The second part of the procedure is to specify the tool's behavior on the CGC, including its inputs and outputs, runtime requirements, and execution semantics. The specification is entered using the Tool Editor. This allows you to use the tool as an individual application on the CGC or interface it with other tools and create workflows.

Objective

This tutorial demonstrates how to install and describe the sort subcommand of SamTools on the CGC. Specifically, we shall: install the bioinformatics package SamTools into a Docker container, push it to the CGC image hub, and describe the sort subcommand in the tool editor.

Prerequisites

For this tutorial, you will need:

  1. A CGC account.
  2. One of the following machines:

🚧

On this page:

1. Create a project
2. Upload SamTools in a Docker image
3. Describe each subcommand tool in the graphical editor

1. Create a project

  1. Log in to your CGC account, and click Create a project in the main navigation bar.
  2. Name the project (e.g. 'SamTools', you can always delete this project when you've finished the tutorial.)
476

2. Upload SamTools in a Docker image

We will first use Docker image to create an image containing Samtools.
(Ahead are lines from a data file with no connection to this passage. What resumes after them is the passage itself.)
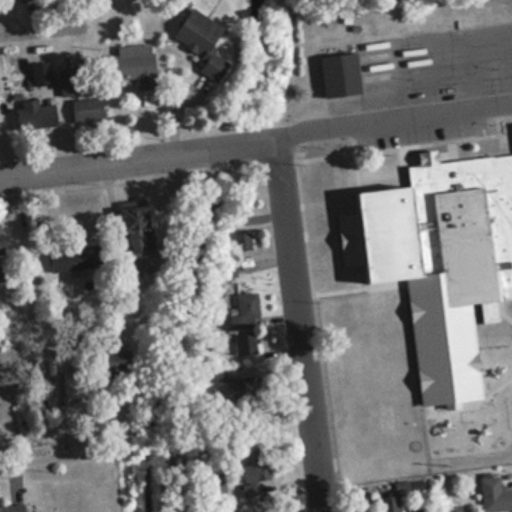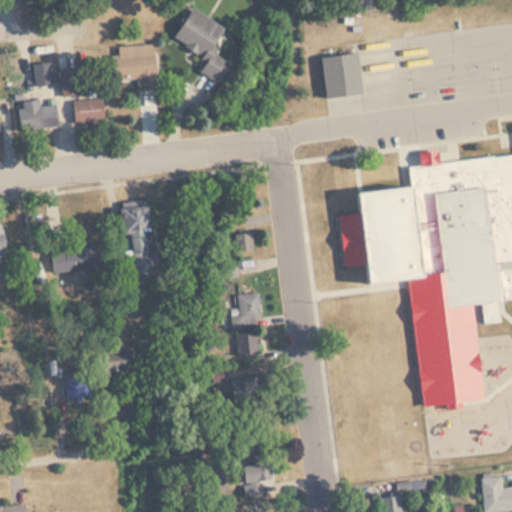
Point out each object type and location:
building: (23, 0)
road: (44, 25)
building: (198, 39)
building: (199, 40)
parking lot: (435, 58)
road: (418, 59)
building: (134, 68)
building: (135, 69)
building: (41, 72)
building: (42, 73)
building: (337, 74)
building: (338, 74)
building: (86, 110)
building: (87, 110)
building: (36, 114)
building: (36, 114)
road: (255, 142)
road: (356, 158)
road: (130, 181)
building: (445, 221)
road: (306, 232)
building: (135, 237)
building: (136, 237)
building: (1, 239)
building: (0, 240)
building: (240, 241)
building: (240, 241)
building: (444, 249)
building: (74, 257)
building: (75, 257)
building: (227, 267)
building: (227, 267)
road: (359, 287)
building: (246, 310)
building: (246, 311)
road: (299, 325)
building: (246, 342)
building: (247, 342)
building: (110, 364)
building: (111, 365)
road: (35, 457)
building: (256, 473)
building: (257, 474)
building: (491, 488)
building: (495, 494)
building: (386, 500)
building: (389, 502)
building: (12, 507)
building: (12, 507)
We'll start with an Ubuntu base image, install SamTools, then commit and push the image to the CGC image registry, and push it to upload the tool to the CGC. This is illustrated in the example below. The username used in the example is rfranklin, the developer project name is samtools and the image tag is v1.

❗️

In the example, most of the steps taken are in order to get the tools needed to compile SamTools. These details will vary for different tools. As such, the example here should not be taken as a template for all command line tools.

To create a Docker image:

👍

Uploading Docker images

If you haven't already seen it, take a look at the documentation on uploading Docker images.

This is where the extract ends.